The Golden Bowl - Henry James [79]
‘Is it a strict moral obligation?’ Adam Verver enquired.
‘No – it’s for the amusement.’
‘For whose? For Fanny’s own?’
‘For everyone’s – though I dare say Fanny’s would be a large part.’ She paused; she had now, it might have appeared, something more to bring out, which she finally produced. ‘For yours in particular, say – if you go into the question.’ She even bravely followed it up. ‘I haven’t really, after all, had to think much to see that much more can be done for you than is done.’
Mr Verver uttered an odd vague sound. ‘Don’t you think a good deal’s done when you come out and talk to me this way?’
‘Ah,’ said his daughter, smiling at him, ‘we make too much of that!’ And then to explain: ‘That’s good, and it’s natural – but it isn’t great. We forget that we’re as free as air.’
‘Well, that’s great,’ Mr Verver pleaded.
‘Great if we act on it. Not if we don’t.’
She continued to smile, and he took her smile; wondering again a little by this time, however; struck more and more by an intensity in it that belied a light tone. ‘What do you want,’ he demanded, ‘to do to me?’ And he added, as she didn’t say, ‘You’ve got something in your mind.’ It had come to him within the minute that from the beginning of their session there she had been keeping something back, and that an impression of this had more than once, in spite of his general theoretic respect for her present right to personal reserves and mysteries, almost ceased to be vague in him.
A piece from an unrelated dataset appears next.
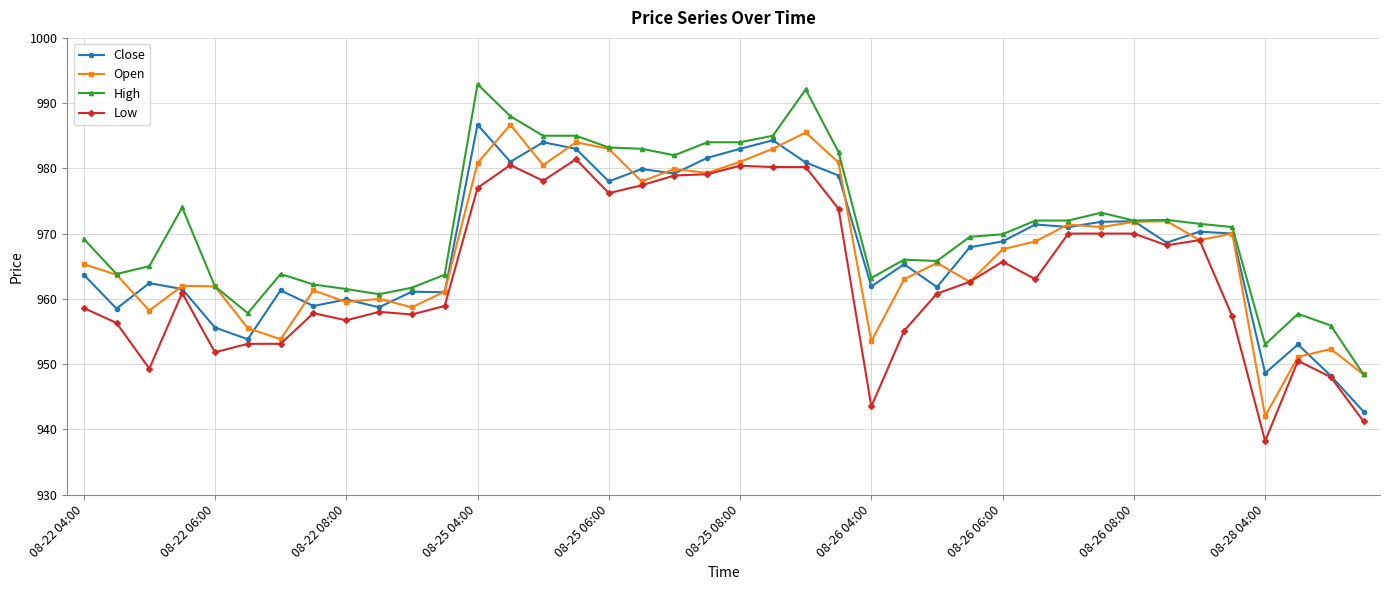

What is the maximum value for High?

992.9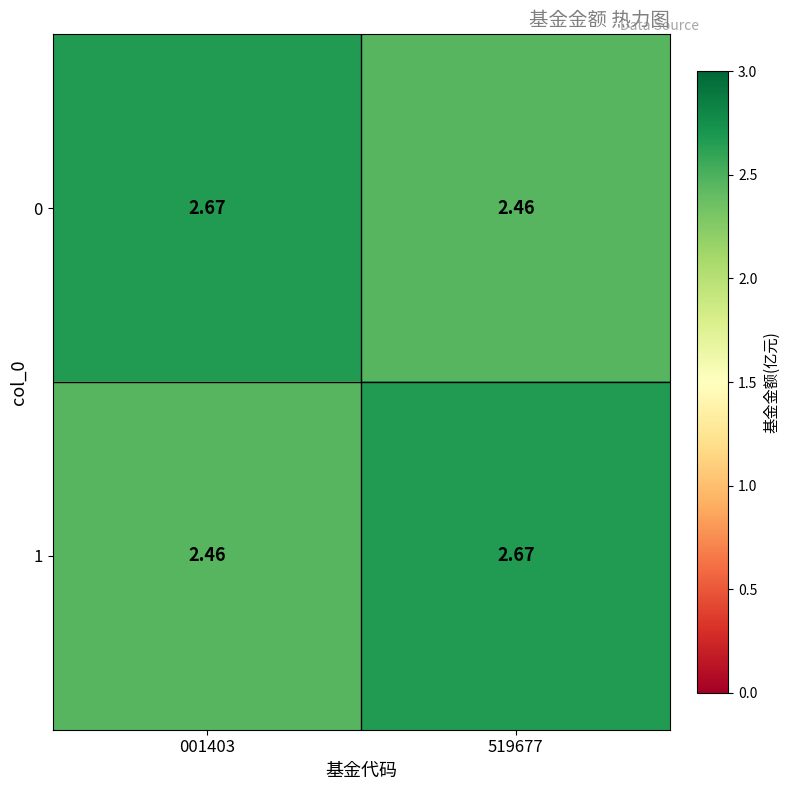

Count the number of data series in this chart.

2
There had been from the first something in her anxious eyes, in the way she occasionally lost herself, that it would pefectly explain. He was therefore now quite sure. ‘You’ve got something up your sleeve.’
She had a silence that made him right. ‘Well, when I tell you you’ll understand. It’s only up my sleeve in the sense of being in a letter I got this morning. All day, yes – it has been in my mind. I’ve been asking myself if it were quite the right moment, or in any way fair, to ask you if you could stand just now another woman.’
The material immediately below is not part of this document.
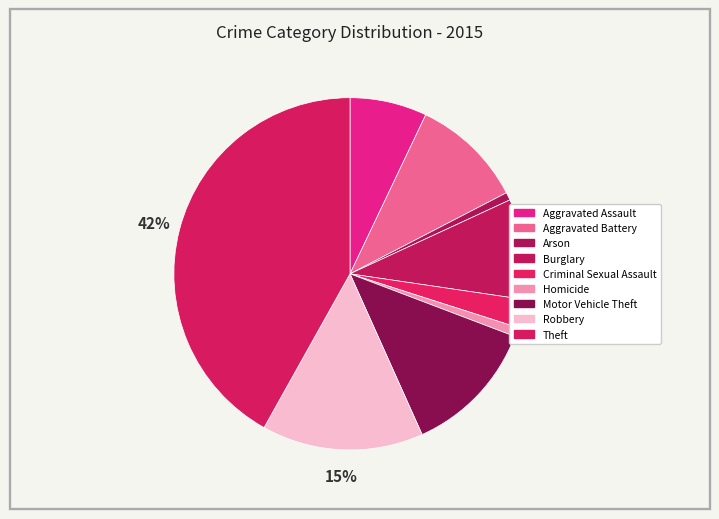

Count the number of slices in the pie.

9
It relieved him a little, yet the beautiful consideration of her manner made it in a degree portentous. ‘ “Stand” one –?’
‘Well, mind her coming.’
He stared – then he laughed. ‘It depends on who she is.’
‘There – you see! I’ve at all events been thinking whether you’d take this particular person but as a worry the more. Whether, that is, you’d go so far with her in your notion of having to be kind.’
He gave at this the quickest shake to his foot. ‘How far would she go in her notion of it?’
‘Well,’ his daughter returned, ‘you know how far, in a general way, Charlotte Stant goes.’
‘Charlotte? Is she coming?’
‘She writes me, practically, that she’d like to if we’re so good as to ask her.’
Mr Verver continued to gaze, but rather as if waiting for more. Then as everything appeared to have come his expression had a drop. If this was all it was simple. ‘Then why in the world not?’
Maggie’s face lighted anew, but it was now another light. ‘It isn’t a want of tact?’
‘To ask her?’
‘To propose it to you.’
‘That I should ask her?’
He put the question as an effect of his remnant of vagueness, but this had also its own effect. Maggie wondered an instant; after which, as with a flush of recognition, she took it up. ‘It would be too beautiful if you would!’
This, clearly, had not been her first idea – the chance of his words had prompted it. ‘Do you mean write to her myself?’
‘Yes – it would be kind. It would be quite beautiful of you. That is of course,’ said Maggie, ‘if you sincerely can.’
He appeared to wonder an instant why he sincerely shouldn’t, and indeed, for that matter, where the question of sincerity came in. This virtue between him and his daughter’s friend had surely been taken for granted. ‘My dear child,’ he returned, ‘I don’t think I’m afraid of Charlotte.’
‘Well, that’s just what it’s lovely to have from you. From the moment you’re not – the least little bit – I’ll immediately invite her.’
‘But where in the world is she?’ He spoke as if he hadn’t thought of Charlotte, nor so much as heard her name pronounced, for a very long time. He quite in fact amicably, almost amusedly, woke up to her.